Seychellen

Die Republik Seychellen, auch nur die Seychellen (zeˈʃɛlən, früher auch Seschellen geschrieben; Seychellenkreol Sesel; französisch Seychelles [seˈʃɛl], veraltet Séchelles geschrieben; englisch Seychelles [seɪˈʃɛlz]) ist ein Inselstaat im Indischen Ozean. Topografisch gehört der Staat zu Afrika. Seine Hauptstadt ist Victoria, welche nach der britischen Königin benannt ist.

Die Seychellen gehören topografisch zu Afrika. Sie liegen auf dem nördlichen und westlichen Teil des Maskarenenrückens, einer untermeerischen Schwelle im westlichen Teil des Indischen Ozeans. Südlich der Seychellen liegen vor der ostafrikanischen Küste die Inselstaaten Madagaskar, Mauritius und die Komoren.

Das Gebiet der Seychellen gehört zur Zeitzone UTC+4 (DTG: Delta).

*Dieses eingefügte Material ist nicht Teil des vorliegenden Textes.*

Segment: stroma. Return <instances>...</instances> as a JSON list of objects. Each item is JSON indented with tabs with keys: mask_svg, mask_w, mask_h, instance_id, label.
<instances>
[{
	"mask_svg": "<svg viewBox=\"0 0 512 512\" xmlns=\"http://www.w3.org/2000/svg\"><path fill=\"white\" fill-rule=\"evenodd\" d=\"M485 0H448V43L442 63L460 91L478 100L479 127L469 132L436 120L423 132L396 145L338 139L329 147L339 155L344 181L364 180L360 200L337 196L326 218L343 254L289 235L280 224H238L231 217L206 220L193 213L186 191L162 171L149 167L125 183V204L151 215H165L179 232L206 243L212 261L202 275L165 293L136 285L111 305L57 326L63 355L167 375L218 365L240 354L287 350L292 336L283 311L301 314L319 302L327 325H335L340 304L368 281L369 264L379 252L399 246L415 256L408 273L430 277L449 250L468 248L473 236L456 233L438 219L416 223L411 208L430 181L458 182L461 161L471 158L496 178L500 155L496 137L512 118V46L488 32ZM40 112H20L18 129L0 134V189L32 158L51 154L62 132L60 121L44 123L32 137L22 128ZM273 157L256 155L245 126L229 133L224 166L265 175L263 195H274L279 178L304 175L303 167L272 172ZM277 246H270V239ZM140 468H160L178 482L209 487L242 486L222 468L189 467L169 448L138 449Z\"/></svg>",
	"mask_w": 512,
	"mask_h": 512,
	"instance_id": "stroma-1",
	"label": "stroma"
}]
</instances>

Dies bedeutet im Winterhalbjahr eine Zeitverschiebung von drei, bei Sommerzeit eine Zeitverschiebung von zwei Stunden gegenüber der mitteleuropäischen Zeit.

Die Republik Seychellen besteht aus etwa 115 Inseln, nach der Geologie sind es 42 Granitinseln und 73 Koralleninseln. Man teilt sie nach ihrer Lage in die zwei Hauptgruppen Inner Islands und Outer Islands ein.[7]

Das Seegebiet der Inner Islands wird als Seychelles Bank bezeichnet, es nimmt eine Fläche von rund 31.000 km² ein.

Die hier befindliche Inselgruppe Inner Islands zählt 32 Inseln mit einer Landfläche von insgesamt 266 km². Zu ihnen gehören:

Fast alle genannten Inseln bestehen aus Granitgestein, nur die am nördlichen Rand der Seychelles Bank befindlichen Inseln Bird Island und Île Denis sind ihrer Entstehung nach Koralleninseln.[7]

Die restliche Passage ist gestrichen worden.